Nelle stesse ore in cui a Washington si incontrano i potenti della terra e gli aspiranti tali, all’assemblea generale dell’Onu sono di scena i più poveri, piccoli e dimenticati. E forse il più chiaro e deciso intervento è stato quello del presidente dell’Equador, Rafael Correa (Nella foto), secondo il quale il primo limite degli Obiettivi del Millennio per lo sviluppo (Omd) risiede «nel fatto che fino a che la strategia sarà quella di ridurre la povertà, non rappresenterà che un quadro minimale. Aver per obiettivo di vivere con un dollaro ed un centesimo al giorno, avendo come sorte quella di vincere l’estrema povertà, o evitare una morte prematura, così come figura negli obiettivi del Millennio per lo sviluppo, non vuol dire condurre una vita decente».

Correa ha proposto obiettivi comuni che siano basati su «massime sociali» invece che su «minimi vitali» ed ha annunciato «l´impegno a non estrarre 920 milioni di barili di petrolio per evitare l’emissione di circa 111 milioni di tonnellate di carbonio dovute alla combustione di materiali fossili», questo si tradurrà «in una diminuzione dell’ordine di 720 milioni di dollari in investimenti stranieri, che non mancheranno di colpire fortemente l’economia equadoriana».

Il presidente del Madagascar, Marc Ravalomanana, ha accusato «la priorità accordata agli interessi nazionali sugli interessi comuni e le promesse non mantenute. L´aumento dell’aito internazionale limiterebbe lo sfruttamento delle risorse naturali da parte dei contadini poveri». Poi Ravalomanana ha chiesto un «Piano Marshall per l´Africa», convinto che il continente potrebbe essere il fornitore di energia pulita e di prodotti naturali, ed ha proposto un «nuovo partenariato ecologico tra i Paesi industrializzati e i Paesi africani, che comprenda un programma di investimenti, la protezione della natura e la preservazione della biodiversità».

Il presidente malgascio prevede che l’aggravarsi dei cambiamenti climatici apporterà non solo inondazioni devastanti, ma anche flussi migratori ed ondate di conflitti sociali.

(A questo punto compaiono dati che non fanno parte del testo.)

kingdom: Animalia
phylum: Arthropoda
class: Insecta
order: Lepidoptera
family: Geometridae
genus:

Anche Mswati III, re dello Swaziland, un piccolo Paese colpito brutalmente dal global warming, si è appellato all’Onu perché riformi i suoi organi principali, soprattutto assembla generale, Consiglio economico e sociale e Consiglio di sicurezza ed ha deplorato che «le difficoltà legate alla globalizzazione rappresentino un freno allo sviluppo dello Swaziland e colpiscano particolarmente i suoi mercati preferenziali». Per il re del piccolo Stato africano la Conferenza Onu sui cambiamenti climatici di Bali dovrebbe condurre a dei risultati puntando al trasferimento di tecnologie ed incoraggia il settore privato e le multinazionali a «mettere in opera nei Paesi in via di sviluppo le stesse norme ecologiche e di riciclaggio dei rifiuti che applicano nei Paesi sviluppati».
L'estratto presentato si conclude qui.